At least 13 people drown in migrant shipwreck off Libya
Over a dozen migrants trying to reach Europe
drowned in the Mediterranean Sea when their small dinghy capsized off the coast
of Libya, the United Nations reported Friday, the latest shipwreck to underscore
the deadly risks facing those who flee the war-afflicted North African country.
Libyan fishermen spotted the sinking boat late
Thursday, said the International Organization for Migration, and managed to
pull 22 people from the water, including those from Egypt, Bangladesh, Syria,
Somalia and Ghana.
But at least 13 of the other passengers were
missing and presumed drowned. Three dead bodies were found floating in the
water, including one Syrian man and woman. The boat had set off from the town
of Zliten, east of the Libyan capital of Tripoli, late on Wednesday.
The Libyan Coast Guard said that it had
ordered the rescue, and that search teams were scouring the area for more
victims.
“So many boats are leaving these days, but
autumn is a very difficult season,” said Commodore Masoud Abdal Samad. “When it
gets windy, it’s deadly. It changes in an instant.”
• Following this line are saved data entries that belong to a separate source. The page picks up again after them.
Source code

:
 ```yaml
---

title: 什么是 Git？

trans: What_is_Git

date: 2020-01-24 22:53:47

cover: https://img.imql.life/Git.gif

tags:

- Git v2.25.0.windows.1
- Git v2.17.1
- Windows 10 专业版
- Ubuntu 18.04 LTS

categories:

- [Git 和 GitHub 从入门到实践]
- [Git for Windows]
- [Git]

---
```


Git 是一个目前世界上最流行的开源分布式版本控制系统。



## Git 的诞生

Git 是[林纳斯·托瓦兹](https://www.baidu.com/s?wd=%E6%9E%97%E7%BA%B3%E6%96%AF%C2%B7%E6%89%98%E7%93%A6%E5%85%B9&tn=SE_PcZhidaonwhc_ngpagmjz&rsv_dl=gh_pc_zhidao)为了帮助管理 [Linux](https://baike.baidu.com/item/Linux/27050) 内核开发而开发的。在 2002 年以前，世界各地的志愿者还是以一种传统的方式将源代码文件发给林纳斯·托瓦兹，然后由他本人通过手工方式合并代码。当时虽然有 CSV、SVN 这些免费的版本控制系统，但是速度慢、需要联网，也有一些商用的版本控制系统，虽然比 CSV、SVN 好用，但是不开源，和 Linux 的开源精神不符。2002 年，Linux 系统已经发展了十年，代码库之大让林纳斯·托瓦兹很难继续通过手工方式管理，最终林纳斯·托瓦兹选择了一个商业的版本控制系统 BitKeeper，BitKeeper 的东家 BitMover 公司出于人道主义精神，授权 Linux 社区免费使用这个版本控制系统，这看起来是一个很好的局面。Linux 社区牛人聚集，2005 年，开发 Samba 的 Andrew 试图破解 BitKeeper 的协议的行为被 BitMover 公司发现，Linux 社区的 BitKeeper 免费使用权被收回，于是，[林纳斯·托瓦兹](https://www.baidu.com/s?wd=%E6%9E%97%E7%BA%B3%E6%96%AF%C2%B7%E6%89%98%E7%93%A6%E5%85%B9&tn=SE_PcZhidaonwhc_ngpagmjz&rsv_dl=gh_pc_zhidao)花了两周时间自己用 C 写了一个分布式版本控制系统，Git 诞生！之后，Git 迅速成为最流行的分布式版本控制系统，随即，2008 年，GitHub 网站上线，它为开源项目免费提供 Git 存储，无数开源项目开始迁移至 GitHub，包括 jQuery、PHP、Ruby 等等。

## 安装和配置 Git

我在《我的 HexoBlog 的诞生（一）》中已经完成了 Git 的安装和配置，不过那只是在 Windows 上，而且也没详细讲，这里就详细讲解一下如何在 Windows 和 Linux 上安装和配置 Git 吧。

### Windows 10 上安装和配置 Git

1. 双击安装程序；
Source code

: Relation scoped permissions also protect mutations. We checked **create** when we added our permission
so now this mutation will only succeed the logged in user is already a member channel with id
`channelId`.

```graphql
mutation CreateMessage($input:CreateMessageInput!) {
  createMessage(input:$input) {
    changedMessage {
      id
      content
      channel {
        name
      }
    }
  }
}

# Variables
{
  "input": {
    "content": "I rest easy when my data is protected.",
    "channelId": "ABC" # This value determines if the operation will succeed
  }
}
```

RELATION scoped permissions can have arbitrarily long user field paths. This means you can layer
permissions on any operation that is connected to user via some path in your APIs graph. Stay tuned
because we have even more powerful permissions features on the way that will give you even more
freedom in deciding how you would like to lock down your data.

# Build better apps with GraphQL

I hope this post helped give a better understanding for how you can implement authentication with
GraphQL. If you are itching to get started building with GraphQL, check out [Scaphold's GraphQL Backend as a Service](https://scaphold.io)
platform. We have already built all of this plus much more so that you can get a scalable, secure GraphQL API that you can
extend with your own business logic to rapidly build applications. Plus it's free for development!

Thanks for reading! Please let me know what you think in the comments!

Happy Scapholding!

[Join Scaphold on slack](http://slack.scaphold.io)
Following the 2011 uprising that ousted and
killed longtime dictator Muammar Qaddafi, Libya has emerged as the dominant
transit point for migrants hoping to get to Europe from Africa and the Middle
East. Smugglers often pack desperate families into ill-equipped rubber boats
that stall and founder along the perilous Central Mediterranean route. At least
20,000 people have died in those waters since 2014, according to the UN
Those who survived Friday’s disaster were
taken to the Tripoli port, where they received medical care for their burns, a
common consequence of leaked engine fuel mixing with saltwater, said Safa
Msehli, an IOM spokeswoman.
Libyan authorities shepherded the survivors to
the Zliten detention center, run by the Tripoli-based government’s Interior
Ministry. Migrants rescued at sea and returned to Libya routinely land in
detention centers notorious for torture, extortion and abuse. Amnesty International
revealed in a report Thursday that thousands of migrants have been forcibly
disappeared from unofficial militia-run detention centers.
The shipwreck, the second to be recorded by
the UN in as many weeks, “signals the need now more than ever for state-led
search and rescue capacity to be redeployed and the need to support NGO vessels
operating in a vacuum,” said Msehli.
Since 2017, European countries, particularly
Italy, have delegated most search-and-rescue responsibility to the Libyan Coast
Guard, which intercepts migrant boats before they can reach European waters.
Activists have lamented that European authorities are increasingly blocking the
work of nongovernmental rescue organizations that patrol the Mediterranean and
seek to disembark at European ports.